# Look what came in the shop today!!



## jonnybow (Aug 27, 2002)

I've never had the privilege of seeing a KamAct in person and here comes one walking in the shop!
One of the guys at my club brought it in and asked me if I could tune it for him, good thing he was joking!

What a neat bow, you guys did a good job back then Martin and you still are!!

Check it out.

Jon


----------



## Greywolf (Jan 17, 2005)

Is that an updated Penobscot Bow?


----------



## Washi (Jan 23, 2005)

There is an orange one hanging on the wall of the local archery shop.


----------



## FIZZY (Jul 10, 2004)

My dad used to shoot one when they were new. They were way ahead of their time if you look at them. Several of their features are incorporated on the better bows today. Sold his last year on ebay in the origional box. I was afraid to shoot it. It was worth more to a collector than to risk breaking it. My uncles used to use those for hunting and complained their left arms were longer at the end of the day from carrying them. Not a light bow.


----------



## dahmer (Jan 16, 2005)

Any one ever seen a Dynabow. They are really cool and ahead of their time also. Any pics and history on them would be appreciated. Thanks, Mark.


----------



## Shoot-in-NC (Jul 12, 2004)

*Archery Shop*

We have 3 of those hangin in the archery shop we go to there awesome bows.


----------



## dino (May 25, 2005)

Hey Jon, Do you remember what year that bow came out? I remember seeing them in a martin catalogue but can't remember exactly when that was.


----------



## jonnybow (Aug 27, 2002)

I'm not sure what year but an uneducated guess would be 1970


----------



## don s (Mar 7, 2003)

grey wolf is correct. that design was from the penobscot indians, an eastern woodlands tribe. 
don


----------



## toxo (Jun 19, 2002)

*bow......*

we have a white one in our shop...I thought it was sold in 1973.


----------



## Arrowhunters5 (May 24, 2005)

*On Ebay*

I saw one of these on Ebay today under a search for Martin bows. If I was a little smarter I could post a link  Just thought someone might be interested.


----------



## LADYSHOOTER330 (Feb 14, 2005)

*ebay link*

heres the link to the bow, pretty purple too.

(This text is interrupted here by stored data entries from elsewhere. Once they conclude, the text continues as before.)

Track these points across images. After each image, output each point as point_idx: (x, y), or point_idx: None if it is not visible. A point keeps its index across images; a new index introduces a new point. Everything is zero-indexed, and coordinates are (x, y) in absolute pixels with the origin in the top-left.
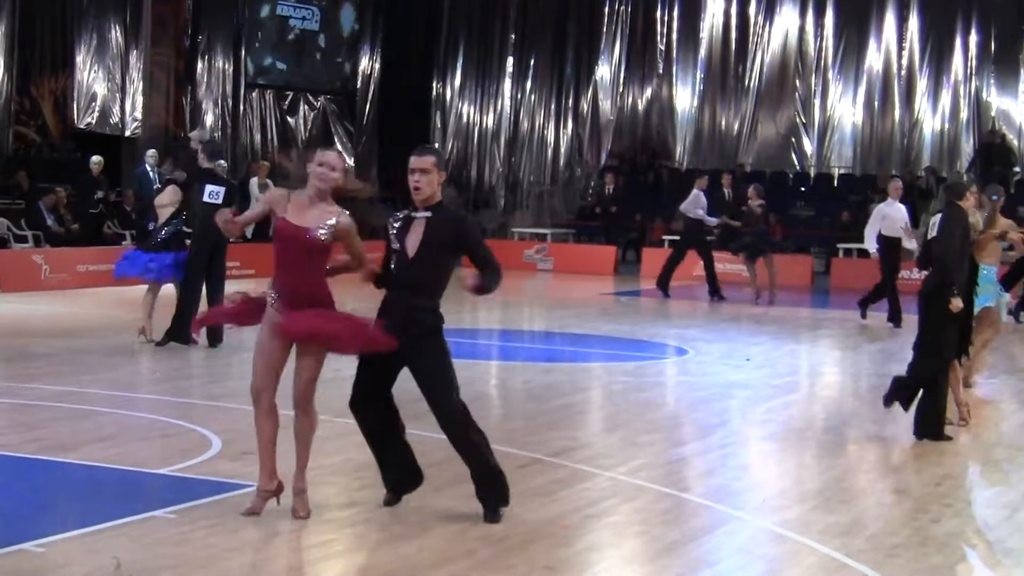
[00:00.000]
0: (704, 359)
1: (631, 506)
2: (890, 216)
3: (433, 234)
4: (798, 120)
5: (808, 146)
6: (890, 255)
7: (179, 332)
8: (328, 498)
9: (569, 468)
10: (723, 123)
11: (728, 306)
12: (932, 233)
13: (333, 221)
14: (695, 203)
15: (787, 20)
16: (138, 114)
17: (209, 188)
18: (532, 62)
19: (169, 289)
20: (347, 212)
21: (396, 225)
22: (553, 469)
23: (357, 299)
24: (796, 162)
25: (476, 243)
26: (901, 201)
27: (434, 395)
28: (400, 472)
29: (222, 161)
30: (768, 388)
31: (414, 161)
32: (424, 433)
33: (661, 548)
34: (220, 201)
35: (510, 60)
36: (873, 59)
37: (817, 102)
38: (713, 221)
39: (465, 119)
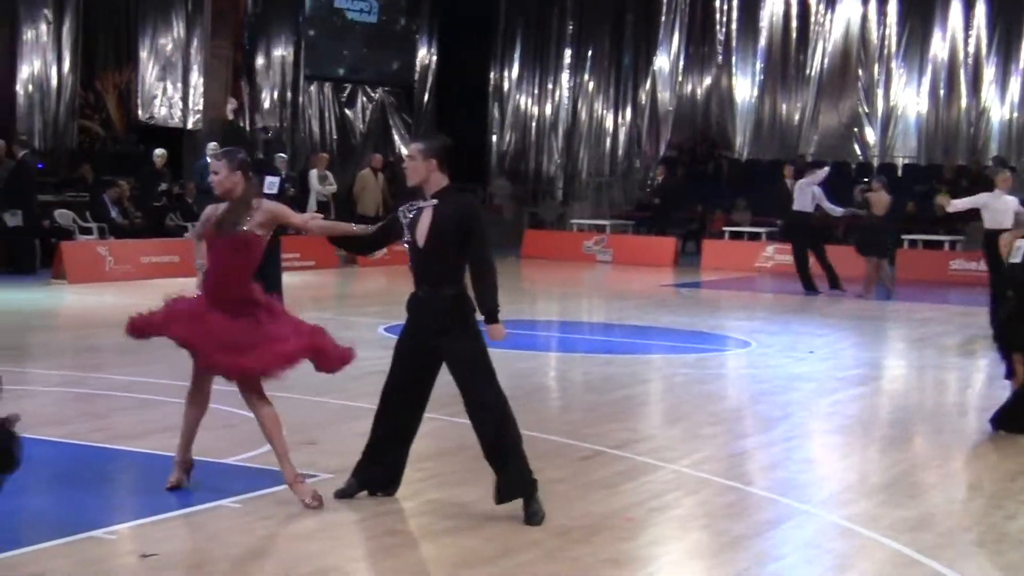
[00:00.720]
0: (767, 351)
1: (695, 499)
2: (993, 208)
3: (441, 220)
4: (860, 110)
5: (871, 136)
6: (992, 251)
7: None
8: None
9: (632, 460)
10: (784, 113)
11: (791, 298)
12: (1016, 258)
13: (250, 216)
14: (806, 196)
15: (849, 8)
16: (199, 107)
17: (268, 179)
18: (590, 52)
19: None
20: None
21: (409, 216)
22: (616, 461)
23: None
24: (859, 152)
25: (478, 234)
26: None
27: (469, 384)
28: (385, 473)
29: (283, 154)
30: (833, 381)
31: (406, 149)
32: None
33: (726, 542)
34: (276, 191)
35: (568, 51)
36: (938, 47)
37: (880, 91)
38: (839, 212)
39: (523, 110)
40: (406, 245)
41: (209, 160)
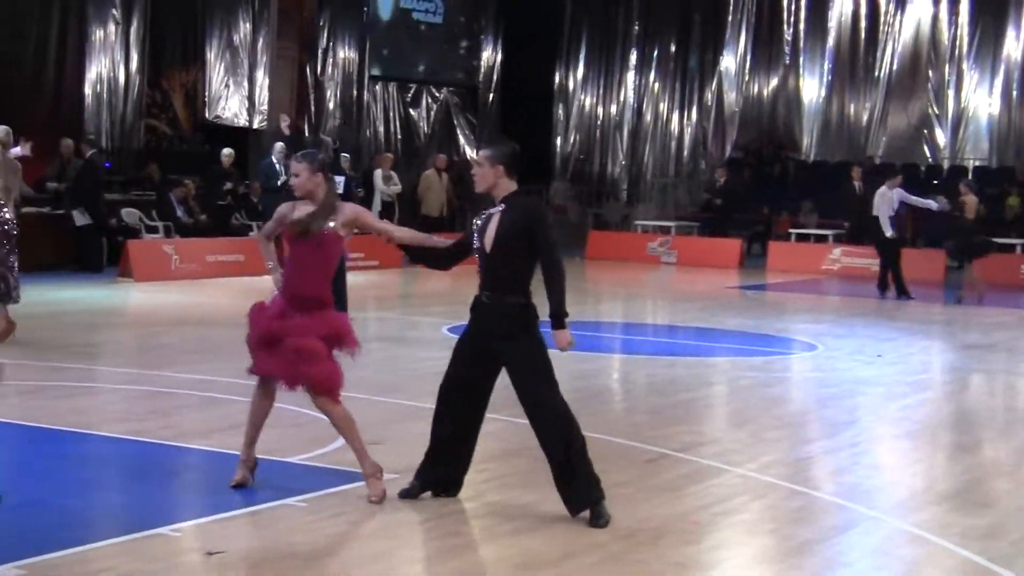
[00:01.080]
0: (834, 355)
1: (761, 503)
2: None
3: (507, 225)
4: (930, 111)
5: (941, 138)
6: None
7: None
8: None
9: (697, 464)
10: (851, 114)
11: (858, 301)
12: None
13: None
14: (884, 202)
15: (919, 8)
16: (264, 107)
17: (335, 179)
18: (656, 53)
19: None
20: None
21: (478, 223)
22: (681, 464)
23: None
24: (928, 154)
25: (542, 236)
26: None
27: (530, 388)
28: (447, 474)
29: (346, 154)
30: (901, 385)
31: (471, 149)
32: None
33: (793, 547)
34: (341, 191)
35: (633, 51)
36: (1011, 47)
37: (951, 92)
38: (933, 206)
39: (588, 110)
40: (475, 251)
41: (274, 160)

http://cgi.ebay.com/ws/eBayISAPI.dll?ViewItem&item=7161076378&fromMakeTrack=true


----------



## Africanbowhunter (May 29, 2003)

*wow*

Amazing!!!!


----------



## Arrowhunters5 (May 24, 2005)

*Ebay #2*

This is the one I saw, http://cgi.ebay.com/ws/eBayISAPI.dll?ViewItem&category=20838&item=7161508895&rd=1  Cool quiver.


----------